::: SOURCE DOCUMENT :::

“Mild” diseases and social interactions in wild primates: acquiring baseline data about causes and effects of Plasmodium spp. infection in Pan troglodytes

Dr. Fabian Leendertz, Berlin
Dr. Tobias Deschner, Leipzig

Phd Student: Doris Wu


As humans, wild primates are infected with a number of microorganisms, which may have non-lethal, yet negative effects on their health. Such pathogens might influence an individual’s behavior, either on a short-term (e.g., when not feeling well for a few days) or on a long-term basis (e.g., if an animal becomes frequently “ill”). Such non-lethal diseases could therefore have severe fitness effects, either via changes in dominance status, opportunities to sire offspring in males or in the context of feeding competition in females. Despite their biological relevance, researchers have neglected causes and effects of “mild” infectious diseases in wild primates thus far. In this study we propose to investigate Plasmodia (Plasmodium spp.), a group of blood parasites causing malaria in humans which have recently been described for wild great apes, and which cause malaria-like symptoms in experimentally infected chimpanzees. We will investigate parameters determining the susceptibility to Plasmodium spp. infection in wild African great apes. Specifically, we will focus on the genetic make-up of individuals and stress but also social factors, such as sleeping habits (height of nests or nesting group size). Furthermore, we will investigate the influence on great apes health based on a variety of parameters, such as activity patterns but also clinical symptoms (fever, inflammation, haemolyses). Thus, we will, for first time, provide baseline data about the “susceptibility > infection > health > susceptibility” loop of a non-lethal infection in wild primate communities. Furthermore, we will investigate how times of being “ill” may affect an individual’s social relationships and competitive abilities.

::: EXTRACTED RECORDS :::

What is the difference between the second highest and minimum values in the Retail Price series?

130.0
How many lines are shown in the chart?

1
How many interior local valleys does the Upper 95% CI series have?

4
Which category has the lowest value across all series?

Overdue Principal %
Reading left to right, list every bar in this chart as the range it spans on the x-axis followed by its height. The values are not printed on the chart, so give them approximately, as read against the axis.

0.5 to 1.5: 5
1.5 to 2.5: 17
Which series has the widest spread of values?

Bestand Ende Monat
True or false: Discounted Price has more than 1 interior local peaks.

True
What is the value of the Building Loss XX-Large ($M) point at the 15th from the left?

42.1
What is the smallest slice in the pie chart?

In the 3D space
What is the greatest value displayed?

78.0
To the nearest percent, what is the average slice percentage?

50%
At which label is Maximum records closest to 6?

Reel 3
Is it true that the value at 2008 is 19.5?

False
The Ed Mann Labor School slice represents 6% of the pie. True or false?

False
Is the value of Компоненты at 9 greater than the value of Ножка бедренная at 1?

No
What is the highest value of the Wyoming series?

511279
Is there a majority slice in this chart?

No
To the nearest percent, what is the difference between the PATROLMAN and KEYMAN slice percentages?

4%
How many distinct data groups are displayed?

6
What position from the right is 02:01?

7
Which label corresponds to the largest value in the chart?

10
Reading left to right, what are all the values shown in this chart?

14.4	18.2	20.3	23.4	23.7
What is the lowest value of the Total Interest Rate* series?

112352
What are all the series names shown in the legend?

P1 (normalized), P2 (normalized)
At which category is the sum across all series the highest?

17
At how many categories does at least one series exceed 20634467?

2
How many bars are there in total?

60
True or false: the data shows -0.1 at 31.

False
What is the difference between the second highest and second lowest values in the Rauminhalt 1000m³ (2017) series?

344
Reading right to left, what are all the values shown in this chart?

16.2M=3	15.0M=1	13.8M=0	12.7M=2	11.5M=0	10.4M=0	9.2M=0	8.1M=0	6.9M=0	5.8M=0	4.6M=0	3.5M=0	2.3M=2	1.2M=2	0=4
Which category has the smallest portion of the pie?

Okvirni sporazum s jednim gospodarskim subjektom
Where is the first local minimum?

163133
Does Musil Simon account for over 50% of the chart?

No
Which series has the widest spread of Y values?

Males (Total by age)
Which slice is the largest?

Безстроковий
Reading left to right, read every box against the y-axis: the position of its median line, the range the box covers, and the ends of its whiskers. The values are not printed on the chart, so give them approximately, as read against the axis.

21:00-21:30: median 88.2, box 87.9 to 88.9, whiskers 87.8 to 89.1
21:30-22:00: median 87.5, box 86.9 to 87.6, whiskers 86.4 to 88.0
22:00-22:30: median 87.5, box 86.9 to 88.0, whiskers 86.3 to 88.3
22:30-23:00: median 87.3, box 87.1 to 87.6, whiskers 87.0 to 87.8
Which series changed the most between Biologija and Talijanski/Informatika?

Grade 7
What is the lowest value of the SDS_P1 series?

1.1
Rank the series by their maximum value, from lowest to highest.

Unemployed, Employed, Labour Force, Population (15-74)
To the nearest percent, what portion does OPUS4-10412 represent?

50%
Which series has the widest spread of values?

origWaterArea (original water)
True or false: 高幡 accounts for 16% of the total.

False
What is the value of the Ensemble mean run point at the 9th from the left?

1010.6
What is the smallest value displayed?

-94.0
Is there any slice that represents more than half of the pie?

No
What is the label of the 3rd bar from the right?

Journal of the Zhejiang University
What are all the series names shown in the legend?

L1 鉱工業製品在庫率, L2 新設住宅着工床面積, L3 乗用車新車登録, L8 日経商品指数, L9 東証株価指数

:::

## WORK ORDER
Answer these questions using the project description on Plasmodium infection in chimpanzees:
(a) Which city is listed with Dr. Tobias Deschner?
(b) Which two sleeping habits are given as examples of social factors?
(c) Which three clinical symptoms are named?

## RESPONSE AREA
(a) Leipzig
(b) Height of nests and nesting group size
(c) Fever, inflammation and haemolyses